Yağ enjeksiyonu bence hem estetik hem rekonstrüktif cerrahide önü açık olan ve şu anda bile çok tatmin edici sonuçlar veren bir uygulamadır. Zira yağ uygulamalarında aşikâr oranda kayıp gerçekleşse de tekrarlayan uygulamalarla istenen hacime rahatlıkla ulaşılabilinmektedir. Hyalurinik asit türevi dolgu unsurlarından en değerli farkı bu bedenimizin kendi dokusudur ve onu yabancı kabul etme ve yıkıp parçalama üzere bir sürece uğratmaz ve bir sefer bu yerleştirildiği yerde yağ dokusu kabul gördüğünde hastanın hayatı boyunca orada kalır. Hatta hasta kilo alıkça bu bölgede hacimini genişletir kilo verince de aksi formda hareket eder.

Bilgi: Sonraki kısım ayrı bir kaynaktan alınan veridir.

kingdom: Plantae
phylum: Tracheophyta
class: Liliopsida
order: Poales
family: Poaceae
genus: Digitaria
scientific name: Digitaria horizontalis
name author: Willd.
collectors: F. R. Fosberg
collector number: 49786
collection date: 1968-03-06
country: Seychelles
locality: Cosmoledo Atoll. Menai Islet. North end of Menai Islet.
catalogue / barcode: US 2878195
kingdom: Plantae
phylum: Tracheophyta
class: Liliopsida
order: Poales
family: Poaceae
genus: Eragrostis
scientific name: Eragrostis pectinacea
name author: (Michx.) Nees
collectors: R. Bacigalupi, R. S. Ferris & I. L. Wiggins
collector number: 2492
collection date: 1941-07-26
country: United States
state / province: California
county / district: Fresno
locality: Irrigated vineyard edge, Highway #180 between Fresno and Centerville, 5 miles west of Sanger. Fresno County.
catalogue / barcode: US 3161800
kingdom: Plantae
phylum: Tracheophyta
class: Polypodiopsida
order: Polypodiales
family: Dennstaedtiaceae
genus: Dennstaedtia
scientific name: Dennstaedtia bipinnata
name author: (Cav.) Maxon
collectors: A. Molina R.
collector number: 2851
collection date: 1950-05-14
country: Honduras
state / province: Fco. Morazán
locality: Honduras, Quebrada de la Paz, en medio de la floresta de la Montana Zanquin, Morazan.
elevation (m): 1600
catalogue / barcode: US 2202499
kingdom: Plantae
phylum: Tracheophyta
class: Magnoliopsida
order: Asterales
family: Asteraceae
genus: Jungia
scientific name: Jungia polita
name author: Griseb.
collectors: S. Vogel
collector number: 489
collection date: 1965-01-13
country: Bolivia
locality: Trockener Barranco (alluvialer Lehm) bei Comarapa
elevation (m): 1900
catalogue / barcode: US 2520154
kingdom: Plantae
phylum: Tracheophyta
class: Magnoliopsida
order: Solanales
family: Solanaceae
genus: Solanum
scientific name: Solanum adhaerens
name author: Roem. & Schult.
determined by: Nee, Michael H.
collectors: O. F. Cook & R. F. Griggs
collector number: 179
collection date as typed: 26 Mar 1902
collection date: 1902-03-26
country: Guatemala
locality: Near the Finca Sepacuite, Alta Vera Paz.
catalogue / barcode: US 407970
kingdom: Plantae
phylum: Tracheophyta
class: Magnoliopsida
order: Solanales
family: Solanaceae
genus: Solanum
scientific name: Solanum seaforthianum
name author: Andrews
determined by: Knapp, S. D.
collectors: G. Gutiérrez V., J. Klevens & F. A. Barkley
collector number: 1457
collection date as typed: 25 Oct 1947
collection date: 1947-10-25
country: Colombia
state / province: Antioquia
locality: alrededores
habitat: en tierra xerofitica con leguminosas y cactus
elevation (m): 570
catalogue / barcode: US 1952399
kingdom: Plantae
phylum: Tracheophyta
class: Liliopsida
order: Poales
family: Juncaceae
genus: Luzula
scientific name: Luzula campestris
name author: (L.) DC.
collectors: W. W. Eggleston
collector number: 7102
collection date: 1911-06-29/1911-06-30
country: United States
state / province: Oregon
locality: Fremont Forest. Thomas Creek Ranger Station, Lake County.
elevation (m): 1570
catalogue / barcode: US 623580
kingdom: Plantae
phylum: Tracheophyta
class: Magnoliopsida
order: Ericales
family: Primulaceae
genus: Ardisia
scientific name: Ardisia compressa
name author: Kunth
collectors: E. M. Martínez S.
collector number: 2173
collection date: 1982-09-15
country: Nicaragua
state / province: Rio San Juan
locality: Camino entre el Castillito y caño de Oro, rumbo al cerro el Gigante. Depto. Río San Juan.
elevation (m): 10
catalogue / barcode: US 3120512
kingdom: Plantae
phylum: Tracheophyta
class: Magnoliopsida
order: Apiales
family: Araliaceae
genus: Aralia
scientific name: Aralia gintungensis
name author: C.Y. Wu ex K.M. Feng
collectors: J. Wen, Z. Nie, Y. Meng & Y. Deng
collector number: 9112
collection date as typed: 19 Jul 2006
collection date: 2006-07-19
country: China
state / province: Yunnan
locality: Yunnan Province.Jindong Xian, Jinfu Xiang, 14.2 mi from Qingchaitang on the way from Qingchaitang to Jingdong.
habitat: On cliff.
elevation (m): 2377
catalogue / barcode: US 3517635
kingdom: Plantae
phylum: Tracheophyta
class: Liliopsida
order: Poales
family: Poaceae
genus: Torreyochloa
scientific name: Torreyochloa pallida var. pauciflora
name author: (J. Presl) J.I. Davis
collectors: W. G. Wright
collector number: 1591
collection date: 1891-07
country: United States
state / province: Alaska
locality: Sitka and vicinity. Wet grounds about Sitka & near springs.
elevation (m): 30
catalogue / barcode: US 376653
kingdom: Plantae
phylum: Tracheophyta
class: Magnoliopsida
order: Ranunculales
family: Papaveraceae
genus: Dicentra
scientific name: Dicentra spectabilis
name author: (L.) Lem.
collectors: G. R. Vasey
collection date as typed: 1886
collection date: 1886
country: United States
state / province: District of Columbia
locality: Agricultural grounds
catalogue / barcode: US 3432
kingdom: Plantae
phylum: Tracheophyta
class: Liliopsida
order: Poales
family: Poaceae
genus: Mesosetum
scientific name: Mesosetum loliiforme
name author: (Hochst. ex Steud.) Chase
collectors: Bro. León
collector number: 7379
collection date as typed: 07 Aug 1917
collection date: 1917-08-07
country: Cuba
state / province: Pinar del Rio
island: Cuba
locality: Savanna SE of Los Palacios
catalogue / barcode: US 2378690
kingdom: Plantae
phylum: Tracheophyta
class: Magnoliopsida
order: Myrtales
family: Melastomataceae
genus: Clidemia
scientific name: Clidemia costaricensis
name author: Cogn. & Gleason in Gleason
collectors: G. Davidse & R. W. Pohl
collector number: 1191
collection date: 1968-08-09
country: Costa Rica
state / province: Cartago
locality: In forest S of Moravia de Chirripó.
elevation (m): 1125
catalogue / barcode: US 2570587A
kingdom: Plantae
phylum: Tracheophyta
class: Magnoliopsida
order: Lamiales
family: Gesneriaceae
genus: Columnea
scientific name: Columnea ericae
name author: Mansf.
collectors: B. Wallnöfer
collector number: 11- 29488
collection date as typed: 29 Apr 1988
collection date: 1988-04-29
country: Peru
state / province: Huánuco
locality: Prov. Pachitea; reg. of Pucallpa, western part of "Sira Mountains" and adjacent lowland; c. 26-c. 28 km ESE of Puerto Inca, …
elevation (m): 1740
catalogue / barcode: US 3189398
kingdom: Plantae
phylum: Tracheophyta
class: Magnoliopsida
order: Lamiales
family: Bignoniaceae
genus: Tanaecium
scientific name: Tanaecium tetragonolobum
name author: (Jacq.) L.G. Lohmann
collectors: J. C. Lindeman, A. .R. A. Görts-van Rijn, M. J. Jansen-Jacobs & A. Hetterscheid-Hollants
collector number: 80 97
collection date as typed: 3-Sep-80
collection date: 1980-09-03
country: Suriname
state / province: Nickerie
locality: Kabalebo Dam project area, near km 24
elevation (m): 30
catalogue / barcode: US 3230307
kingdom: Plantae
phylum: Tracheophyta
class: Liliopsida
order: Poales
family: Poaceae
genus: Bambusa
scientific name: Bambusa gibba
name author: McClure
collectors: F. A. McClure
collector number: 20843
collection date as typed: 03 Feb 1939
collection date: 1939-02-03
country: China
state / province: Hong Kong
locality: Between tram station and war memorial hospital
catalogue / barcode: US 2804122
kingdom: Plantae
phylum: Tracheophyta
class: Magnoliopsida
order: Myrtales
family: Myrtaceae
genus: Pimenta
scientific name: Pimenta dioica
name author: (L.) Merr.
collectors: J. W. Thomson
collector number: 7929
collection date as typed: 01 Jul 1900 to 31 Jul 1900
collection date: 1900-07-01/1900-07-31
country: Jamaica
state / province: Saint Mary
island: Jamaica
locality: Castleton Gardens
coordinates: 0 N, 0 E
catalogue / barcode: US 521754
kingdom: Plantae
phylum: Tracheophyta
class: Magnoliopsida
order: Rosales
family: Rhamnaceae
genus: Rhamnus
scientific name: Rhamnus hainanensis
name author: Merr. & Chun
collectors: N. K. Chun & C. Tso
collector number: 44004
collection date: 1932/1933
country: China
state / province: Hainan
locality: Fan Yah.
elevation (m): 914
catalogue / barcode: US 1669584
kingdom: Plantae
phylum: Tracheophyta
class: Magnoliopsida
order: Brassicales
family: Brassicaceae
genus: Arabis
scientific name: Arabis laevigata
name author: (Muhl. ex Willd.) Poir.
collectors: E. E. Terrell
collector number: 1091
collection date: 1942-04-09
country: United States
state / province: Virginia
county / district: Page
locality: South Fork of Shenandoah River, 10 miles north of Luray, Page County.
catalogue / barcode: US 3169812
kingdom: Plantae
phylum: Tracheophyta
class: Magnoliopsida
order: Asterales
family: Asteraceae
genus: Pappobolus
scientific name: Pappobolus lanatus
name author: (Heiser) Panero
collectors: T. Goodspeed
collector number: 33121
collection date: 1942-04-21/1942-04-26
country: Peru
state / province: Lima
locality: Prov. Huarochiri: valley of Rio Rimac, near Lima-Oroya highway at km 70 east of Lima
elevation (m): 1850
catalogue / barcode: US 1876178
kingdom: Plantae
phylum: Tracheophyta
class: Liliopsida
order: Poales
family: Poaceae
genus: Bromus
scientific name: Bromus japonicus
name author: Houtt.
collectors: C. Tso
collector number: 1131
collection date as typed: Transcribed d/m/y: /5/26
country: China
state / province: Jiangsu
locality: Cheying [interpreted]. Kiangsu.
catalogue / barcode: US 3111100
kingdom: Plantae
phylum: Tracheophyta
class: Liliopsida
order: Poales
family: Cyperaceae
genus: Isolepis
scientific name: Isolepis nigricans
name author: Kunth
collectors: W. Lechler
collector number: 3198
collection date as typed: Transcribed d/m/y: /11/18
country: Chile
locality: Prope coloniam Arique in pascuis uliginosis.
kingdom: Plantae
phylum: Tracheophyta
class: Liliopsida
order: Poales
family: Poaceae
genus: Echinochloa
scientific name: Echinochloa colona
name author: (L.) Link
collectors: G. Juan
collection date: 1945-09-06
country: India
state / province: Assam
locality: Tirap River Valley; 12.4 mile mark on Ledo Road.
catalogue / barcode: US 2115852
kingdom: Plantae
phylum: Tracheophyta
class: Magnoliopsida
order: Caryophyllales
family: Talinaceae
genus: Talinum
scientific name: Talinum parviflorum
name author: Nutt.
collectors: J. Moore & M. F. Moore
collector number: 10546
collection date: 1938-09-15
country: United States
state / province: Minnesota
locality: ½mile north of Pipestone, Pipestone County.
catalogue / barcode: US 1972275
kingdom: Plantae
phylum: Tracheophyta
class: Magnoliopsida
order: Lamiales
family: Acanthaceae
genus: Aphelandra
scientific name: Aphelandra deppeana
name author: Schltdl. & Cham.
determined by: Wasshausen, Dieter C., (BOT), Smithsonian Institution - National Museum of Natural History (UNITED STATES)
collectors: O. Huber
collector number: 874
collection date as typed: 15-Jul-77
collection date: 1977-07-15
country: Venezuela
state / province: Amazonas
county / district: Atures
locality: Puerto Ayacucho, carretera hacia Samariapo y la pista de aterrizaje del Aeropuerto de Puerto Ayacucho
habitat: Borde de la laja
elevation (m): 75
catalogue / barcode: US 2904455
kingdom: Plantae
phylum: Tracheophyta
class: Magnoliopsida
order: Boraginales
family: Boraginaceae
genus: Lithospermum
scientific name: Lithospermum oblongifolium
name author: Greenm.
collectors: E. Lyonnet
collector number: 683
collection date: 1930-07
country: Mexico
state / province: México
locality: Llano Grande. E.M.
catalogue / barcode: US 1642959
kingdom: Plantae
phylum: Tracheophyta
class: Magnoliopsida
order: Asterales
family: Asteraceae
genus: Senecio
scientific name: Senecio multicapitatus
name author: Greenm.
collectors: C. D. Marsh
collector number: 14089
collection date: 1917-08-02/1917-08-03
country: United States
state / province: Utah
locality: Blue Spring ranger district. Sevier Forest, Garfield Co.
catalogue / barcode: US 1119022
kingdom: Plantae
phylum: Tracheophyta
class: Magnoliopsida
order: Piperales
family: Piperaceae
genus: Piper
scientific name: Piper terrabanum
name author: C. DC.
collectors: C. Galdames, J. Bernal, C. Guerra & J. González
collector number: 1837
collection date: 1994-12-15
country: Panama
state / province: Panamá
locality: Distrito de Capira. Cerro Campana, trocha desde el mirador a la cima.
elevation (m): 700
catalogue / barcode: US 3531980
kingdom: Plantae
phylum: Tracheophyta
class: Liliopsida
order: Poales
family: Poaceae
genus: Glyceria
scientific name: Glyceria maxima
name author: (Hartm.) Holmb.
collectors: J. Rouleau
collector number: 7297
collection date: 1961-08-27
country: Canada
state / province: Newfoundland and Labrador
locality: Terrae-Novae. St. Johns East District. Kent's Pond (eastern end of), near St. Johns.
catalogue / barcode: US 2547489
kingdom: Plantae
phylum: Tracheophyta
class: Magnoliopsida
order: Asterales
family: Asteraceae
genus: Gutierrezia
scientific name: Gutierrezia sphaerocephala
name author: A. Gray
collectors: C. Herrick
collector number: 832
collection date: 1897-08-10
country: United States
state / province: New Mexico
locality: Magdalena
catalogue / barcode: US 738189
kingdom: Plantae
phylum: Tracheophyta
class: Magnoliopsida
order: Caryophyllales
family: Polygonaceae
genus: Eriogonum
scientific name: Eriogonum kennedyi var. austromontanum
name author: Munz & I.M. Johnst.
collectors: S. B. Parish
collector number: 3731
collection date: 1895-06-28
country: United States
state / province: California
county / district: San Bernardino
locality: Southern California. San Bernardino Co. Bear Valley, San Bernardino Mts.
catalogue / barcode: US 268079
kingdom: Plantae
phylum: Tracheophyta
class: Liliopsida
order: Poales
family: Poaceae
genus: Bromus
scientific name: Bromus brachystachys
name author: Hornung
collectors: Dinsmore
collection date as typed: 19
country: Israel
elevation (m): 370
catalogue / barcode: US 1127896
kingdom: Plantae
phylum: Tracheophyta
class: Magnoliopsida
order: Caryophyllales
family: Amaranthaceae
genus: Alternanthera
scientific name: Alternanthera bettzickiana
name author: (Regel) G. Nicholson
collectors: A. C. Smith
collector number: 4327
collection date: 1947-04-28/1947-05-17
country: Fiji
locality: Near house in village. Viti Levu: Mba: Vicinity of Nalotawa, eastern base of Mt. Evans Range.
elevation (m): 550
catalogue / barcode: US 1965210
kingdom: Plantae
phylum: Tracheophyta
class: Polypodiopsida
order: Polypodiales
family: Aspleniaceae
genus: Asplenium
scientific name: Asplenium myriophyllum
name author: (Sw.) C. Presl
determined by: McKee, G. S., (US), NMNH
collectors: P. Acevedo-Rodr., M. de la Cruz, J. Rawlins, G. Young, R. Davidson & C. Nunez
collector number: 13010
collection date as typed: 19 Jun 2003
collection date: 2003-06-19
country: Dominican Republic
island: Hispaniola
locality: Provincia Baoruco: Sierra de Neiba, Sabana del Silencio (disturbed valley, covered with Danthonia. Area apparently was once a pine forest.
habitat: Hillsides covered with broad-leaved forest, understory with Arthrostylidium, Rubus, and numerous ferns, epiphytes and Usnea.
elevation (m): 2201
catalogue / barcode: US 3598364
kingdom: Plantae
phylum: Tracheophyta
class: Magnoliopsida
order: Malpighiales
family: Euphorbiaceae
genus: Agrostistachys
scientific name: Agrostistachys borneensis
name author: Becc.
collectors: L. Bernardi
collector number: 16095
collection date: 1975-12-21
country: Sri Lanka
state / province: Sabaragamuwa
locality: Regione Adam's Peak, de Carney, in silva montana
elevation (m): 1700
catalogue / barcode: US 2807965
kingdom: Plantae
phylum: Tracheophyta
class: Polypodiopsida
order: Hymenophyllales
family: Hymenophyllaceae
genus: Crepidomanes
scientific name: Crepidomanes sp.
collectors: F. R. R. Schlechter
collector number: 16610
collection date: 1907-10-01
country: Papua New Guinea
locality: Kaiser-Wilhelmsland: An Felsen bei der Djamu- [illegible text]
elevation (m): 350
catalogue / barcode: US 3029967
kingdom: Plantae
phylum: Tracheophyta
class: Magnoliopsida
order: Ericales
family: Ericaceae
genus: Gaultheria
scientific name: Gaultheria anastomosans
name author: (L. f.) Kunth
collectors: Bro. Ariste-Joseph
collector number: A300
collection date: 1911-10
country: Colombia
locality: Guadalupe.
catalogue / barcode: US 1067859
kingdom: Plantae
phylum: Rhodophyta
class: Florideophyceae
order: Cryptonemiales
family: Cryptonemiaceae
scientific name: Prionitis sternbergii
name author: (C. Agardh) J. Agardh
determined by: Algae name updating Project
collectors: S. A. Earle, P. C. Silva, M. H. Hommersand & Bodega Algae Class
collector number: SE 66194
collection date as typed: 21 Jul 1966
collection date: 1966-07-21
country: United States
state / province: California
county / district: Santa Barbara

Özellikle estetik cerrahide vakitle volumunu kaybeden yüz bölgesinde gençliğin imgesi olan yüzdeki kalp hali ki elmacık kemikleri kısımları dolgun çene ucuna hakikat incelen imaj yerine kutu formuna bırakır. Burada ise elmacık kemikleri üzerindeki yağ dokusu volumunu kayıp etmiş yahut aşağı hakikat yer değiştirmiştir. İşte cilt dokusunda fazla bir sarkma olmayan bayanda bu yağ enjeksiyonları ile hastaya genç bir görünüm sağlama talihi vardır. Ayrıyeten enjekte edilen yağın cildi gençleştirici tesiri olduğu bilinmektedir.
Rekonstrüktif cerrahide benim en sık kullandığım hasta kümesi göğüs rekonstrüksiyonu yapılan hastalardır. Bularda göğsün üst kısmı yapılan ameliyatlara karşın dolgun bir hal almayabilmektedir. İşte bu bölgeye yapılan bir kaç yağ enjeksiyonu ile istenen estetik sonuca rahatlıkla ulaşılabilinir.
Yukarda yalnızca birkaç örneğini verdiğim bu tedavi metodu daha birçok estetik ve rekonstrüktif cerrahide muvaffakiyet ile ve inançla kullanılabilinmektedir.